:: WHAT TO DO ::
Without the pictures, repeat the listing character for character.

:: SUPPLIED INFORMATION ::
↓↓↓

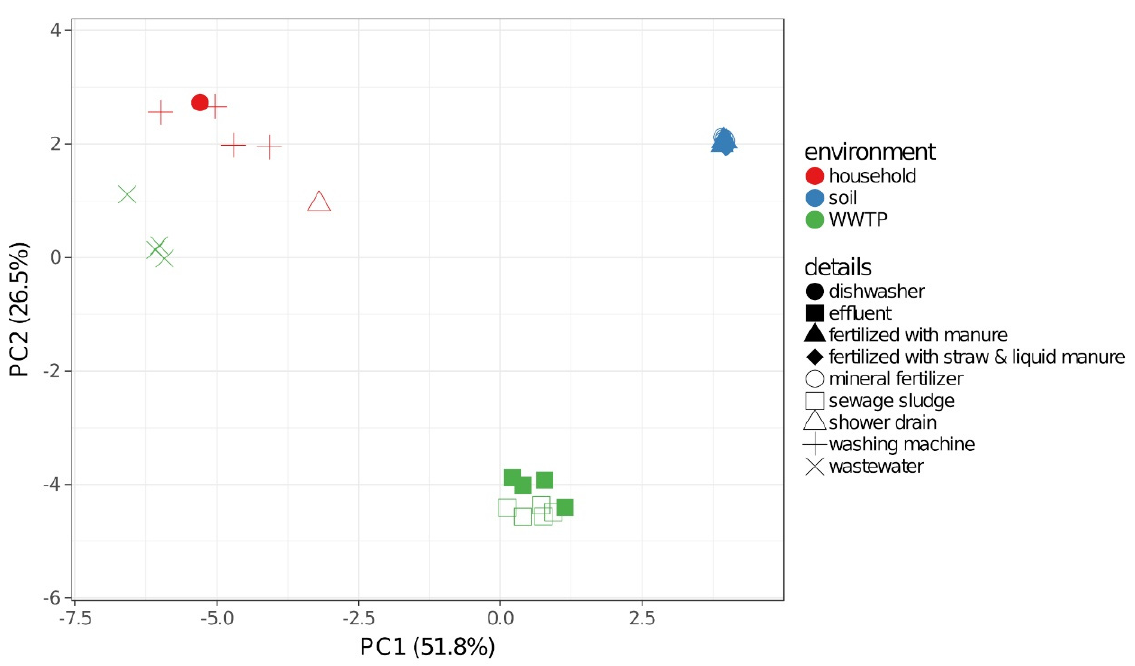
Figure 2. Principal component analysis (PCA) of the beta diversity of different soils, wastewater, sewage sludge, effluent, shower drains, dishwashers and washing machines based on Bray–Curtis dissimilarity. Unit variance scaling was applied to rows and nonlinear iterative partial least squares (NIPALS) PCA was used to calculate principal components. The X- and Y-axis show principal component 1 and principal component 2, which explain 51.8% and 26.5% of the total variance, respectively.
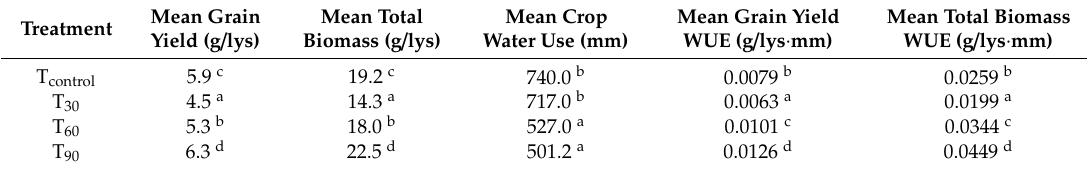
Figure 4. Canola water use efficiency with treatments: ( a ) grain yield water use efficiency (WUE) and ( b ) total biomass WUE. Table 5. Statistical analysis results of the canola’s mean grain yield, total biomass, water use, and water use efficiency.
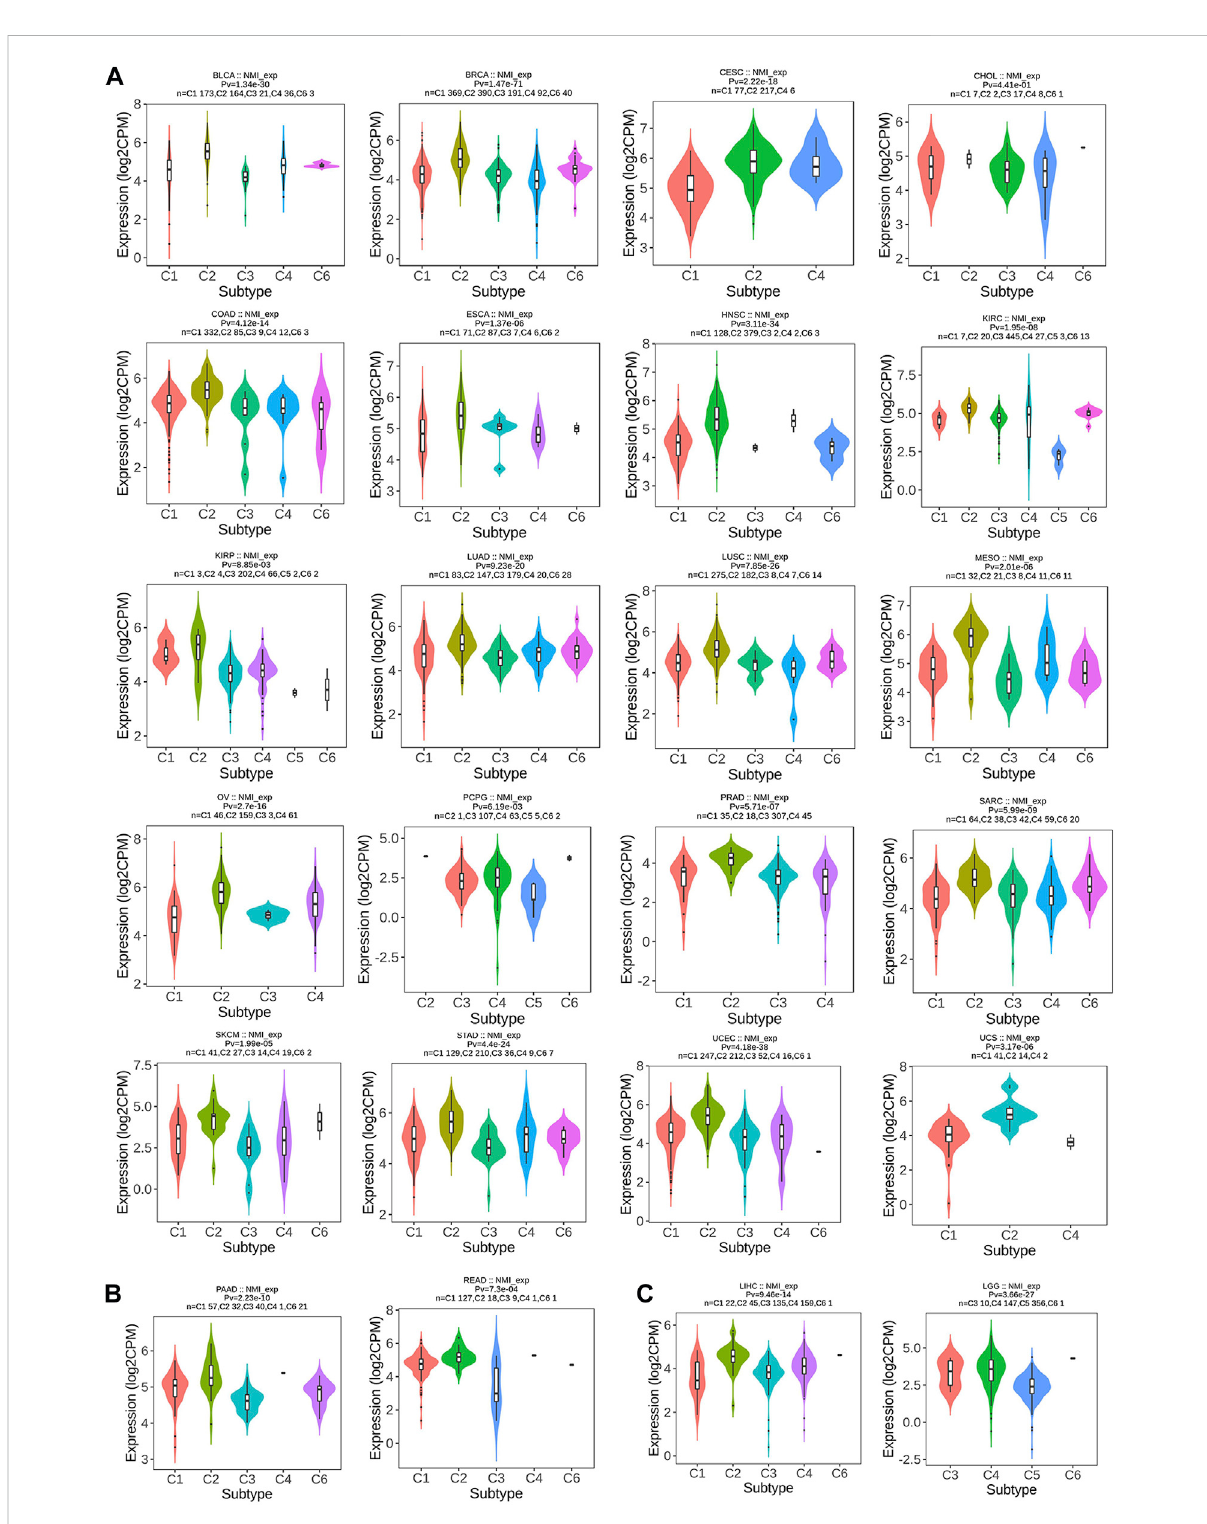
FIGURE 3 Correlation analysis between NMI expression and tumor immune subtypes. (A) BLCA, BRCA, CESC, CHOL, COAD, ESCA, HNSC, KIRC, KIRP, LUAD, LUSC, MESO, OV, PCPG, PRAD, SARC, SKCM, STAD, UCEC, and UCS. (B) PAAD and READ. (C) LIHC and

↑↑↑

:: RESULT OF THIS TASK ::
Figure 2. Principal component analysis (PCA) of the beta diversity of different soils, wastewater, sewage sludge, effluent, shower drains, dishwashers and washing machines based on Bray–Curtis dissimilarity. Unit variance scaling was applied to rows and nonlinear iterative partial least squares (NIPALS) PCA was used to calculate principal components. The X- and Y-axis show principal component 1 and principal component 2, which explain 51.8% and 26.5% of the total variance, respectively.
Figure 4. Canola water use efficiency with treatments: ( a ) grain yield water use efficiency (WUE) and ( b ) total biomass WUE. Table 5. Statistical analysis results of the canola’s mean grain yield, total biomass, water use, and water use efficiency.
FIGURE 3 Correlation analysis between NMI expression and tumor immune subtypes. (A) BLCA, BRCA, CESC, CHOL, COAD, ESCA, HNSC, KIRC, KIRP, LUAD, LUSC, MESO, OV, PCPG, PRAD, SARC, SKCM, STAD, UCEC, and UCS. (B) PAAD and READ. (C) LIHC and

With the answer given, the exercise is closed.